◆ BRIEF: Every entry is to be restated exactly; pictures are not part of the copy.

[Collected data]

= = = =

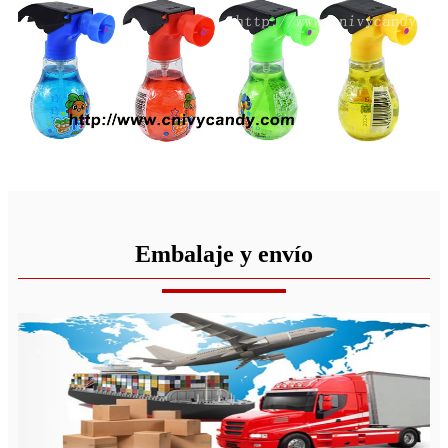
Embalaje y envío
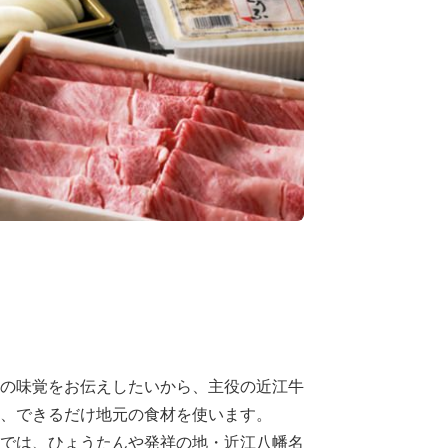
の味覚をお伝えしたいから、主役の近江牛
、できるだけ地元の食材を使います。
では、ひょうたんや発祥の地・近江八幡名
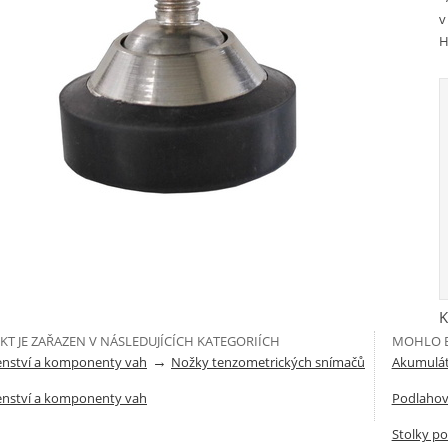
v
H
K
T JE ZAŘAZEN V NÁSLEDUJÍCÍCH KATEGORIÍCH
MOHLO B
→
šenství a komponenty vah
Nožky tenzometrických snímačů
Akumulát
šenství a komponenty vah
Podlahov
Stolky p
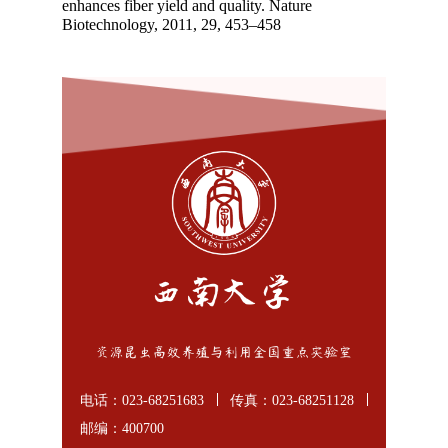
enhances fiber yield and quality. Nature
Biotechnology, 2011, 29, 453–458
电话：023-68251683
传真：023-68251128
邮编：400700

= = = =

◆ ANSWER TO THIS PROBLEM:
Embalaje y envío
の味覚をお伝えしたいから、主役の近江牛
、できるだけ地元の食材を使います。
では、ひょうたんや発祥の地・近江八幡名
v
H
K
T JE ZAŘAZEN V NÁSLEDUJÍCÍCH KATEGORIÍCH
MOHLO B
→
šenství a komponenty vah
Nožky tenzometrických snímačů
Akumulát
šenství a komponenty vah
Podlahov
Stolky p
enhances fiber yield and quality. Nature
Biotechnology, 2011, 29, 453–458
电话：023-68251683
传真：023-68251128
邮编：400700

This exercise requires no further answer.